*** TEXT BLOCK ***

It is senseless to suggest a great distributor in Australia or Germany if that's not were you live or work.


----------



## RichardGreaves (Nov 7, 2006)

*Exposure question*



TMOGUL said:


> you said if the image washes out it is under exposed so is it safe to say that if the image doesn't wash out completely it is over exposed?


Did I write "under exposed", or "over exposed"? I strongly doubt it.

I described the chemical reaction that makes sensitizer cross-link and hold the stencil in the mesh. _
UV energy cross links the sensitizer in the emulsion and it doesn't dissolve with water and rinse down the drain. 

If it washes out, it didn't get enough exposure.

_You *want *image areas to dissolve with water and rinse down the drain, so ink can transfer through the mesh when you print. You cover the stencil with something that will block UV energy so that area is protected. 

Areas that are exposed to UV energy will cross link and if they get enough exposure, they will resist dissolving and rinsing down the drain.

The more exposure to UV energy, the more durable the stencil.

If the stencil breaks down during washout, it didn't even get the MINIMUM exposure required for the durability to stay in the mesh, much less hold up to the tortures of the squeegee blade, off-contact distance and ink. 

If the image area is hard to washout, I usually find the positive failed to keep the UV energy away from the photosensitive stencil. I use a dime to compare washout in a suspect positive, because a dime will stop all UV energy. Comparison is the source of all quality control.

Most people asking about initial exposure usually have not invested in the minimum tools necessary for feedback after exposure, the Stouffer 21 Step Sensitivity Guide, (US$7-15) and an exposure calculator to make simulated, bracketed exposures above and below you chosen OPTIMUM exposure to determine what is the fines line or dot your stencil material, mesh, lamp, mesh color, etc. can achieve.
http://www.t-shirtforums.com/screen-printing/t24239.html#post143704

Too many people under expose (which means a weaker stencil), so they can get finer lines or dots to render. Then they are disturbed when the stencil fails on the press or even in the sink.

Undercutting is what they are fighting. UV light can curve around the positive or bounce around in the mesh and stencil, "choking" fine lines and dots. 

This is Mother Nature and the lines or dots you make in a computer may not be able to be reproduced perfectly with your system - or any system.

Most fine lines or dots below .030" have to be thickened so they can survive the choking that 'naturally' happens during exposure.

If you want a .010" line, you may have to start with a .020" line first. Then you can fully cure and cross-link your stencil AND print a .010" line.


----------

*** End of TEXT BLOCK ***

= TASK INSTRUCTIONS =
1. Summarize the forum post on stencil exposure above in three sentences.
2. From the post on stencil exposure, extract the passage between "If the stencil" and "etc. can achieve.", inclusive.

*** INPUT DATA ***

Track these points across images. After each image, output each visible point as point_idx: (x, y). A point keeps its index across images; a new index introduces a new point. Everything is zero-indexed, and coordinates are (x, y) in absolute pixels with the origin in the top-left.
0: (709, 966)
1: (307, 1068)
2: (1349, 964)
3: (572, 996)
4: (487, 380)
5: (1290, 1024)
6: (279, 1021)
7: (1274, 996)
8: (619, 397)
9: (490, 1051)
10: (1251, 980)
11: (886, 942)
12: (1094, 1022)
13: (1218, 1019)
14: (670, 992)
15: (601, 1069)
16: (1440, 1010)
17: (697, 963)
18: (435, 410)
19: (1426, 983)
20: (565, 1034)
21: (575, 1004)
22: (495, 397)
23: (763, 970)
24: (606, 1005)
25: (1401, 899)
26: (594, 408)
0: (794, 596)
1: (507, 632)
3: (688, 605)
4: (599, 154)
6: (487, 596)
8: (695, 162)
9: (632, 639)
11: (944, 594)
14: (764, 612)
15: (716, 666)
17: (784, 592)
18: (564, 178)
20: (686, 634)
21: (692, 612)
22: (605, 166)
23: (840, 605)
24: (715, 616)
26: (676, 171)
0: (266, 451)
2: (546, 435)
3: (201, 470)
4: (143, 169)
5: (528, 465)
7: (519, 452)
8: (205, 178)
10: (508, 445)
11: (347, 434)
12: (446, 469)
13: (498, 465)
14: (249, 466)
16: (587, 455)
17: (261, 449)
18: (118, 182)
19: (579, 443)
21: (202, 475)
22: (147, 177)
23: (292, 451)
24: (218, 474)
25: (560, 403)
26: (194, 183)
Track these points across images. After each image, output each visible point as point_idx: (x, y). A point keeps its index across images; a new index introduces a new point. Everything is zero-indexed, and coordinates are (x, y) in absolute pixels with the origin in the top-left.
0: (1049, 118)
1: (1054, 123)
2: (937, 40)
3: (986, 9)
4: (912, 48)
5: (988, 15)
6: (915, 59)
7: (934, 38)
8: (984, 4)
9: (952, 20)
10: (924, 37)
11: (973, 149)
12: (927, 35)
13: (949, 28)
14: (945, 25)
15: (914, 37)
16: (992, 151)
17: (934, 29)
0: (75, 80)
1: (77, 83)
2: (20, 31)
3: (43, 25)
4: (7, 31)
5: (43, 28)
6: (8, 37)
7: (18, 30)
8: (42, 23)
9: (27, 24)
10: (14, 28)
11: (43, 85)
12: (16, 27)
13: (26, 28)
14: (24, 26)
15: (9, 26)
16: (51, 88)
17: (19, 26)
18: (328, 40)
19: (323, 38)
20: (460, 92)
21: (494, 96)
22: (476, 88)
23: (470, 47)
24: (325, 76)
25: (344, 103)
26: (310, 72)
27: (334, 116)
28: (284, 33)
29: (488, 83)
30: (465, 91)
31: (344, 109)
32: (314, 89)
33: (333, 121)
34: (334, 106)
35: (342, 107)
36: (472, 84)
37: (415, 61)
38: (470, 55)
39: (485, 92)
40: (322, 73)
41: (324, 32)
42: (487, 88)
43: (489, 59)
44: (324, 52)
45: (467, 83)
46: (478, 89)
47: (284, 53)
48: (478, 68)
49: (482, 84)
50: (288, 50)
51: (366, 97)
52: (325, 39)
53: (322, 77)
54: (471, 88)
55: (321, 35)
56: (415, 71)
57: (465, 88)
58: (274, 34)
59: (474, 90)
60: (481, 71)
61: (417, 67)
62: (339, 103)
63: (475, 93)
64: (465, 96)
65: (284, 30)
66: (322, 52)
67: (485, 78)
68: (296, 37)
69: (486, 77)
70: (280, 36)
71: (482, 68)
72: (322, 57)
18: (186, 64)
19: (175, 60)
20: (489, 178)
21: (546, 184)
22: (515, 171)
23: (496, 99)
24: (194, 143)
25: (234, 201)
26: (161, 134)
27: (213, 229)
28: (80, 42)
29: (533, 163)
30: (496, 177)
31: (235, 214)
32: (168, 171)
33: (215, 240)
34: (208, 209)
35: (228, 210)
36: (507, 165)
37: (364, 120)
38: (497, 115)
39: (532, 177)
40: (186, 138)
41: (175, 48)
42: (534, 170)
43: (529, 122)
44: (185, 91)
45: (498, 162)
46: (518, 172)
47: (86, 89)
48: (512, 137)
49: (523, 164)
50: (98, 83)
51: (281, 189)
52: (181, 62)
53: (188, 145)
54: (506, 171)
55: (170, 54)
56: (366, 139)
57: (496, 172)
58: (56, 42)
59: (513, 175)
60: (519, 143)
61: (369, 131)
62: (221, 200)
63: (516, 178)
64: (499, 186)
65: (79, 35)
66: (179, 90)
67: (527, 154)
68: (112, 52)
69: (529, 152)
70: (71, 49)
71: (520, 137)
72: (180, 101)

*** End of INPUT DATA ***

= RESPONSE LIST =
1. UV energy cross-links the sensitizer in the emulsion so exposed areas resist dissolving, and a stencil that washes out or breaks down during washout did not get enough exposure, while more exposure makes the stencil more durable. When image areas are hard to wash out, the usual cause is a positive that failed to keep UV energy away from the stencil. Many people underexpose to render finer lines or dots, but undercutting chokes fine detail, so lines or dots below .030" usually have to be thickened to allow a fully cured stencil.

2.
If the stencil breaks down during washout, it didn't even get the MINIMUM exposure required for the durability to stay in the mesh, much less hold up to the tortures of the squeegee blade, off-contact distance and ink. 

If the image area is hard to washout, I usually find the positive failed to keep the UV energy away from the photosensitive stencil. I use a dime to compare washout in a suspect positive, because a dime will stop all UV energy. Comparison is the source of all quality control.

Most people asking about initial exposure usually have not invested in the minimum tools necessary for feedback after exposure, the Stouffer 21 Step Sensitivity Guide, (US$7-15) and an exposure calculator to make simulated, bracketed exposures above and below you chosen OPTIMUM exposure to determine what is the fines line or dot your stencil material, mesh, lamp, mesh color, etc. can achieve.